Вечерело. Было прохладно. Нолан поежился, почувствовав сырость старого парка, но в теплую лабораторию не вернулся. "Вот и все, - подумал он. Так обыденно и так тяжело. Годы исканий, срывы, сомнения, надежды, и теперь, когда результат получен, ничто почему-то не радует. А как ожидался этот день! Думалось, все в нем будет иным - светлым и немного торжественным... Сыро, холодно. Пусто. Вокруг и на душе. Не наполняет, а опустошает достигнутое. Неужели только в процессе самой работы, только в самом стремлении к цели и можно чувствовать удовлетворение?"
Шел он медленно, неслышно ступая по тропинке. Погасла трубка. Зажигалки в карманах не оказалось - она лежала там, возле излучателя. Он даже помнил, где именно, а возвращаться все же не хотелось. Почему-то вдруг неприятно стало думать о лаборатории - привычной, такой своей и всегда казавшейся уютной. Странно. Ведь там асе самое дорогое - Эльда, друзья, созданная им аппаратура, при помощи которой сделано открытие... Эльда теперь любит задерживаться по вечерам в лаборатории. С Бичетом. А иногда и без него. Бичет постоянно до ночи сидит за своим пультом, а теперь вот и она... Ждет, когда приедет Ваматр. Как бы поздно он ни вернулся, он хотя бы час, полчаса будет играть на скрипке. И Эльда не покинет аппаратную, пока не услышит его дикие, сумбурные импровизации.

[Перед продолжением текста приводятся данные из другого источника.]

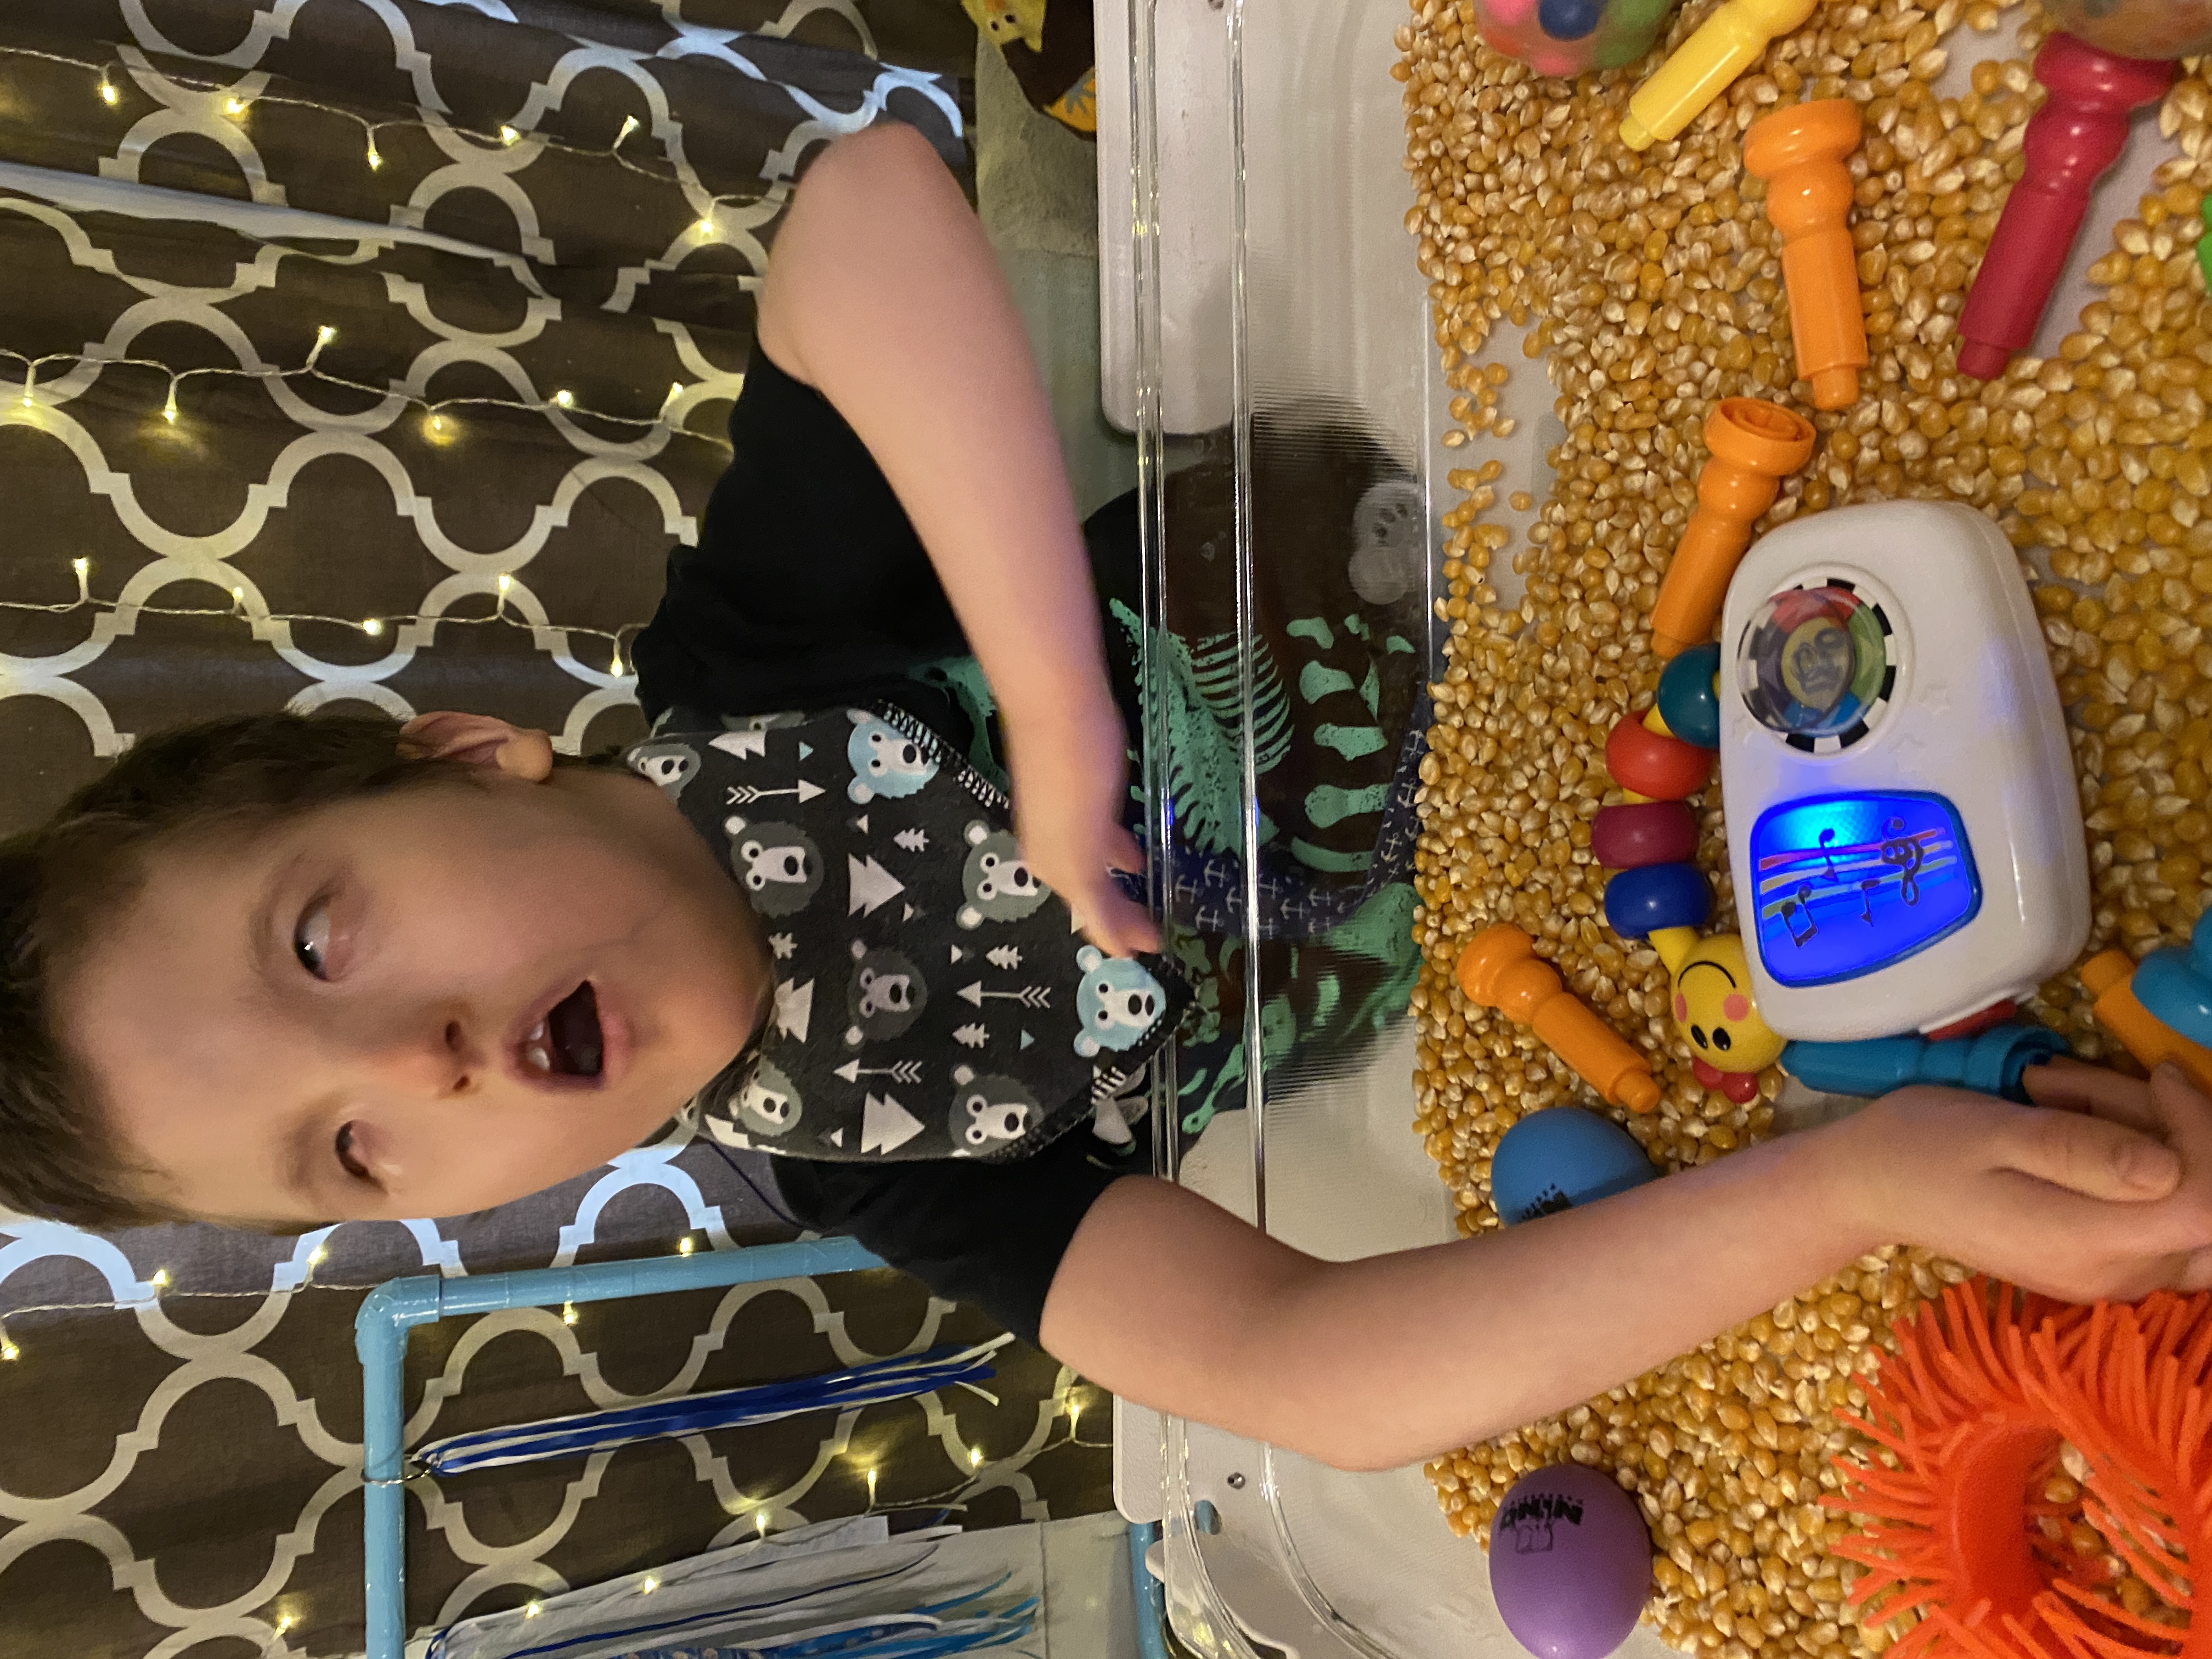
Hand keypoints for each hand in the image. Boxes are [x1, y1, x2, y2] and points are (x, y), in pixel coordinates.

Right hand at [1006, 702, 1160, 958]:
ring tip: (1152, 892)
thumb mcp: (1086, 843)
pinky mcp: (1074, 789)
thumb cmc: (1076, 770)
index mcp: (1054, 865)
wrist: (1056, 698)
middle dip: (1119, 915)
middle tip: (1157, 928)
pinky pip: (1099, 837)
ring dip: (1120, 884)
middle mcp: (1051, 847)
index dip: (1121, 936)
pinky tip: (1135, 847)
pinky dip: (1118, 852)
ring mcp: (1060, 817)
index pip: (1092, 918)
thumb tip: (1120, 947)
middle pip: (1089, 895)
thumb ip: (1098, 897)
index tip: (1155, 949)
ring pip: (1094, 866)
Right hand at [1826, 1064, 2211, 1302]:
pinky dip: (2137, 1164)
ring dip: (2153, 1141)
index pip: (2207, 1205)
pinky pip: (2159, 1217)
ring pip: (2188, 1209)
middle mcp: (2111, 1275)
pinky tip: (2078, 1126)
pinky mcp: (2101, 1264)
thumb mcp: (1994, 1130)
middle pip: (2206, 1208)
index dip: (2204, 1135)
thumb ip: (2079, 1150)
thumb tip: (2168, 1168)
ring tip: (2068, 1096)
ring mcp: (2109, 1277)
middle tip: (2095, 1087)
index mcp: (2085, 1243)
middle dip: (2178, 1133)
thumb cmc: (1922, 1146)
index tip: (2160, 1076)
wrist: (1868, 1187)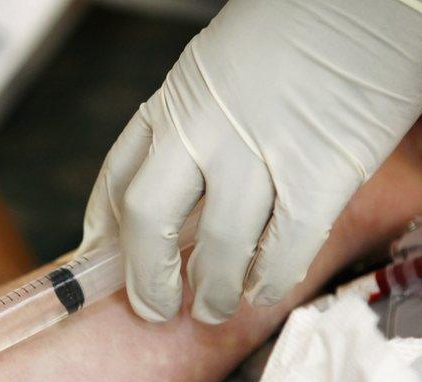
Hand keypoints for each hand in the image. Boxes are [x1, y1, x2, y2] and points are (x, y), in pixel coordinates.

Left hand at [81, 0, 421, 323]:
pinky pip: (283, 249)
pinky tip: (262, 292)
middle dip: (146, 278)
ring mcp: (258, 150)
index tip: (102, 263)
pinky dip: (268, 280)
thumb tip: (175, 196)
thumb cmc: (295, 32)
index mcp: (173, 103)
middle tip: (155, 309)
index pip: (117, 179)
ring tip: (213, 308)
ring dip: (212, 290)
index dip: (103, 233)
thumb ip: (191, 127)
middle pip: (148, 220)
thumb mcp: (215, 71)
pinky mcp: (319, 173)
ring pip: (217, 246)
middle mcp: (201, 128)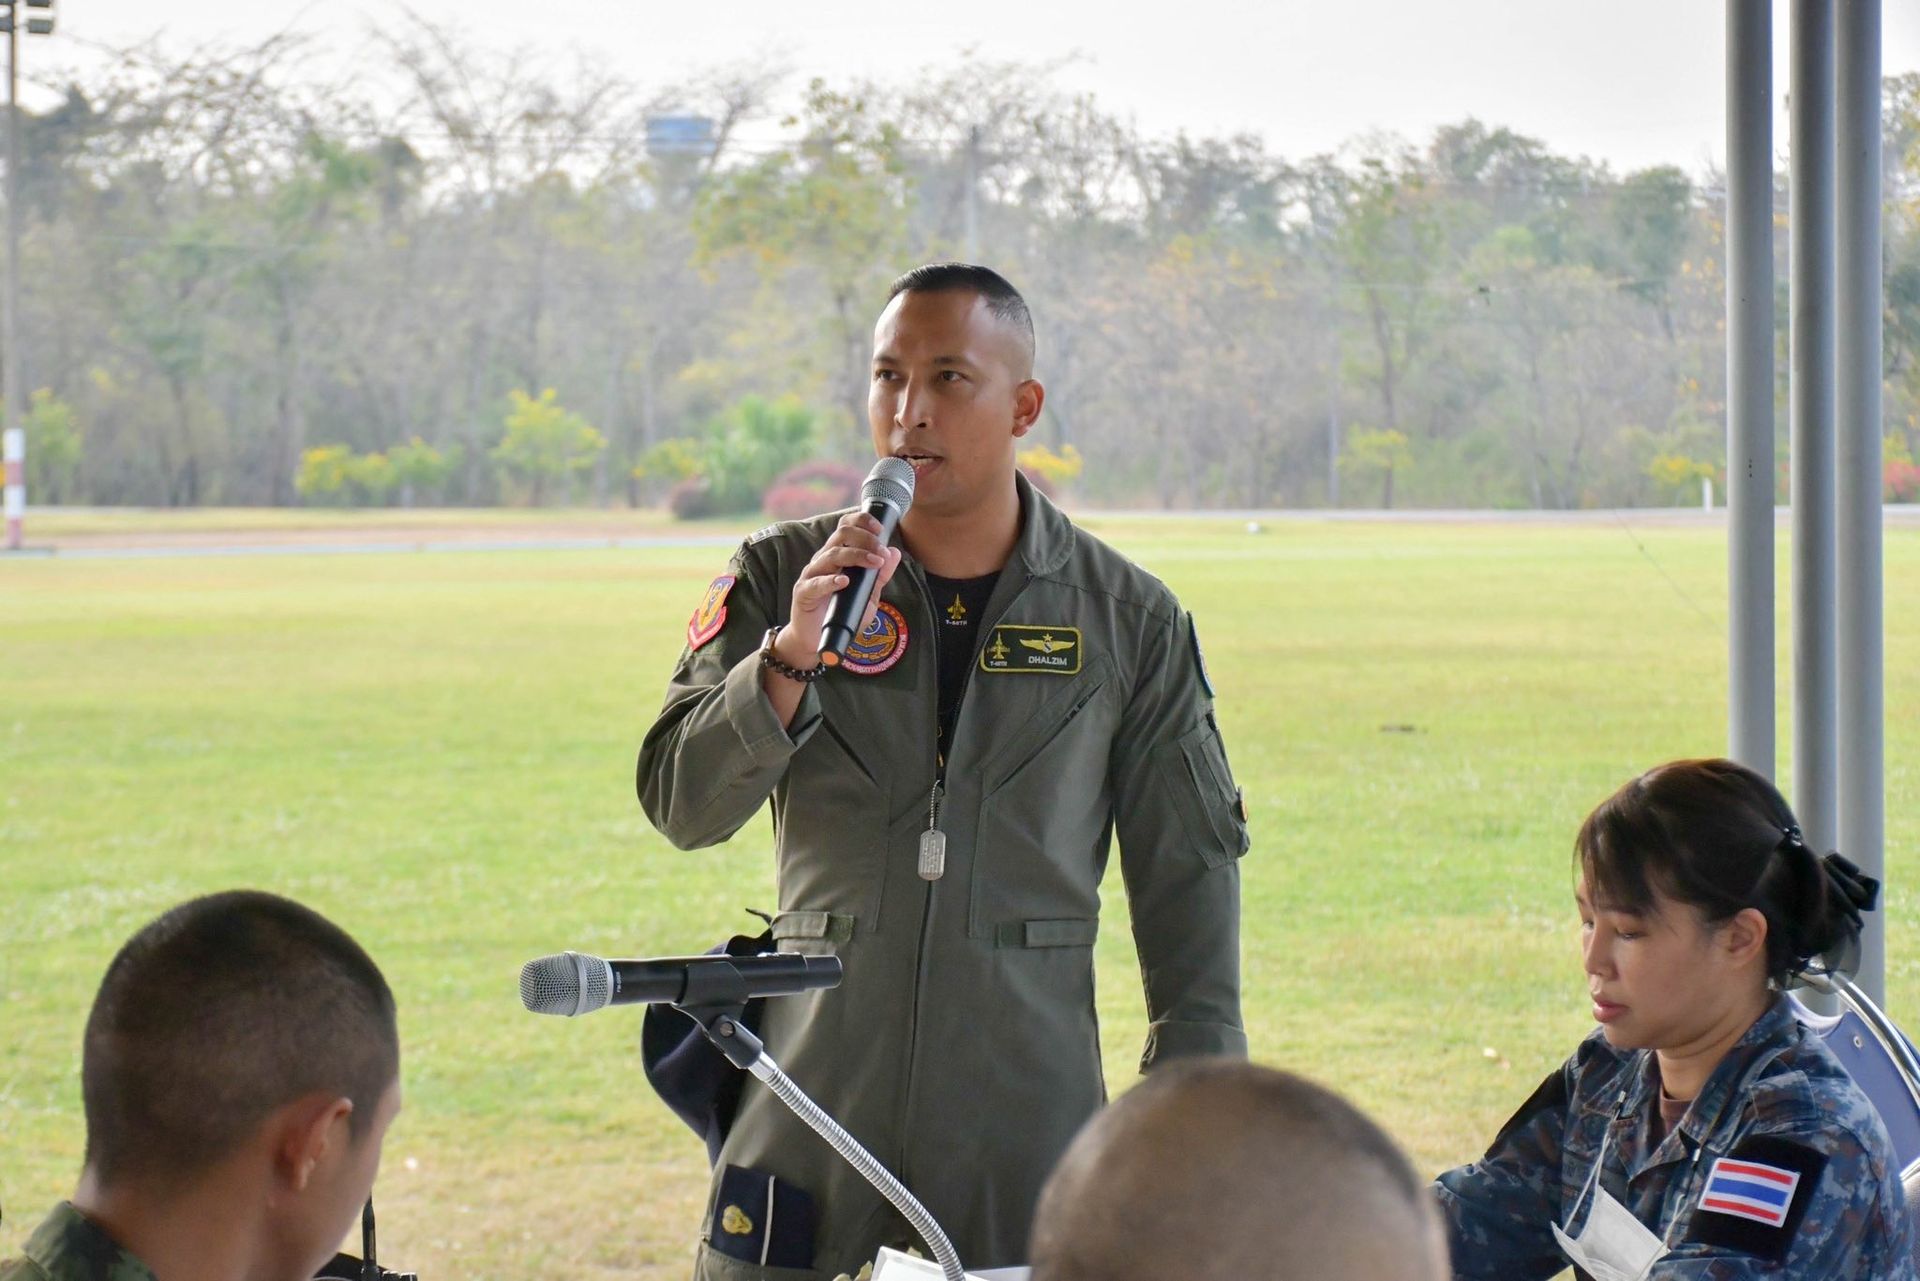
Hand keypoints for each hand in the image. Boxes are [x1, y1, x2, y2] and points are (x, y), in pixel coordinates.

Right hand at [779, 511, 902, 664]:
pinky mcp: (803, 593)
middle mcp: (824, 560)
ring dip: (856, 555)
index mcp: (837, 555)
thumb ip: (880, 576)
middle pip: (841, 535)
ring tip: (874, 563)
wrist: (818, 639)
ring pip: (832, 554)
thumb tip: (894, 552)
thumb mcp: (867, 595)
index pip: (846, 527)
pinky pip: (815, 583)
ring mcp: (812, 575)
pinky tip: (844, 581)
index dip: (862, 522)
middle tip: (881, 552)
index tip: (881, 529)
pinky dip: (830, 581)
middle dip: (865, 538)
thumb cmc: (842, 613)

Погасшая трубка и раздражала и утешала: можно было, посасывая ее, втягивать тонкий и горьковатый аромат. Нолан уже решил было вернуться нужна все же зажигалка, - а вместо этого сел на ящик, валявшийся у края площадки, на которой стояли вольеры с протоксенусами.
На площадке было светлее, чем в парке. Желтовато-серый закатный свет причудливо и тревожно расцвечивал траву, стволы старых деревьев, вольеры. С высоких кустов крушины боязливо и нахально пикировали воробьи. Нолан никак не мог понять, что их так пугает, почему, ухватив крохи просыпанного корма, предназначавшегося протоксенусам, они так стремительно спасаются в ветвях.
Кошка, жмурясь в косых лучах солнца, уже предвкушая аппетитный ужин, подбиралась к тому месту, откуда, по ее мнению, удобней всего было ринуться на пернатых воришек. Маленький пестрый хищник уже находился между просыпанным зерном и вольером, уже изготовился к прыжку, как вдруг все изменилось. Кошке стало не до дичи. Она выгнула спину, задрала вибрирующий хвост, шерстка ее встала дыбом. Яростно шипя, оскалив маленькую мелкозубую пасть, она как-то неестественно, боком, стала пятиться от частой сетки, за которой то свивались в клубок, то расползались в разные стороны полупрозрачные протоксенусы. Но отползти ей не удавалось. Впечатление было такое, что к скопищу этих созданий ее подтаскивала какая-то незримая бечева. Как завороженная, будто под гипнотическим взглядом змеи, она не в состоянии была отвернуться от них.